Movements and protests are vitally important, for political engagement and to pressure the system. I’m thrilled to read that the Working Families Party advocates the development “a new generation of local leaders, particularly women and people of color, who are prepared to take the leap from protest to electoral politics. … The search for new local leaders needs to be scaled up so that there is a pipeline of candidates to stand for school boards, zoning boards and local councils in 2017 and beyond..” But why in the world stop with school boards and zoning boards and councils?
“Municipalism” can become a problem if it limits progressive action to cities rather than working to it to rural areas and to state and federal levels of government. After all, those progressive people in cities are the base for power not only at the municipal level but at the state and federal levels as well. In the age of Trump, progressives must undertake an all out assault at all levels, wherever power is in play. Ironically, thanks to preemption, progressive must be sufficiently represented in state legislatures to ensure municipal democracy. To ignore politics at any level is to surrender to Republican rule.
And what is the vehicle by which progressives can achieve power across different populations and parts of the country?
A BINARY SYSTEM
It is a painful conclusion, but the “winner take all” system of determining electoral outcomes in this country means that the US system is almost irretrievably binary. Whether we like it or not, we have the Republican Party and then we have … the other party.
But the Democratic Party, as is well known, has abandoned its erstwhile working-class base and become little more than an elite fundraising machine, oriented toward pleasing donors. The only solution that comes to mind is the one that Robert Reich recently offered: the Democratic Party must be transformed from a money-raising operation to a progressive movement.

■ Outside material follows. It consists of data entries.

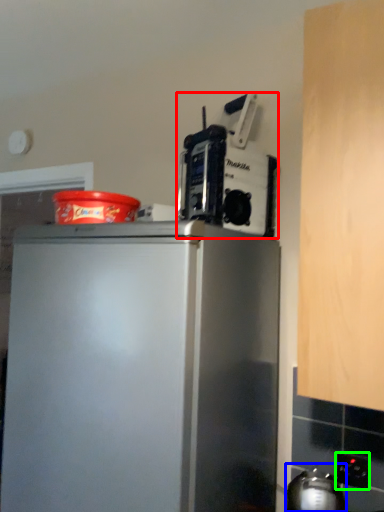
Question: Estimate the real-world distances between objects in this image. Which object is closer to kitchen appliance (highlighted by a red box), appliance (highlighted by a blue box) or electric outlet (highlighted by a green box)?

Choices:
 (A) appliance
 (B) electric outlet

Answer: (A)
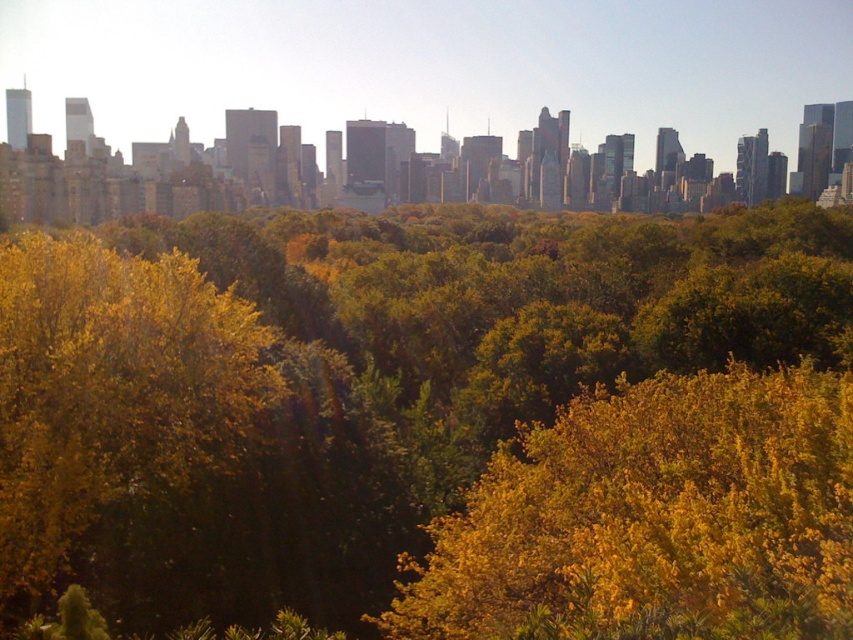
In the scene shown: Between golden textured leaves at center and yellow leafy tree at left, which one appears on the right side from the viewer's perspective?

From the viewer's perspective, golden textured leaves at center appears more on the right side.

Locate an element on the screen. The width and height of the screenshot is (853, 640). golden textured leaves at center is located at coordinates (654, 518).

Which is above, yellow-green foliage at center or yellow leafy tree at left?

yellow-green foliage at center

Is point (323, 250) positioned behind point (245, 442)?

Yes.

Find the location of a particular element. yellow-green foliage at center is located at coordinates (343, 381).

Does yellow-green foliage at center have a greater height compared to golden textured leaves at center?

Indeed, yellow-green foliage at center has a greater height compared to golden textured leaves at center.

Between yellow-green foliage at center and golden textured leaves at center, which one is positioned higher?

yellow-green foliage at center

Does point (343, 456) come behind point (505, 472)?

No.

Locate an element on the screen. This screenshot has width=853, height=640. yellow-green foliage at center is located at coordinates (343, 381).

To that end, progressives must treat the Democratic Party the way certain Republicans treat their party. When Republicans don’t like their leadership, they try to change it, calling them RINOs, primarying them. They try to remake the party according to their likes. Progressive Democrats have to do the same. They must remake the Democratic Party into their vehicle and not rest until it becomes the party of Bernie Sanders, Elizabeth Warren, Keith Ellison, and Jamie Raskin.
It’s excellent for progressives to get politically engaged at the municipal level. But defining progressive action in cities as “municipalist” must not lead to ignoring the need for progressive action at the other levels. Engagement and the state and federal levels is equally necessary, even for the viability of municipal action itself. Those who dream of the Paris Commune of 1871 must remember how that urban experiment ended: in a bloodbath at the hands of a military force made up of soldiers from rural France.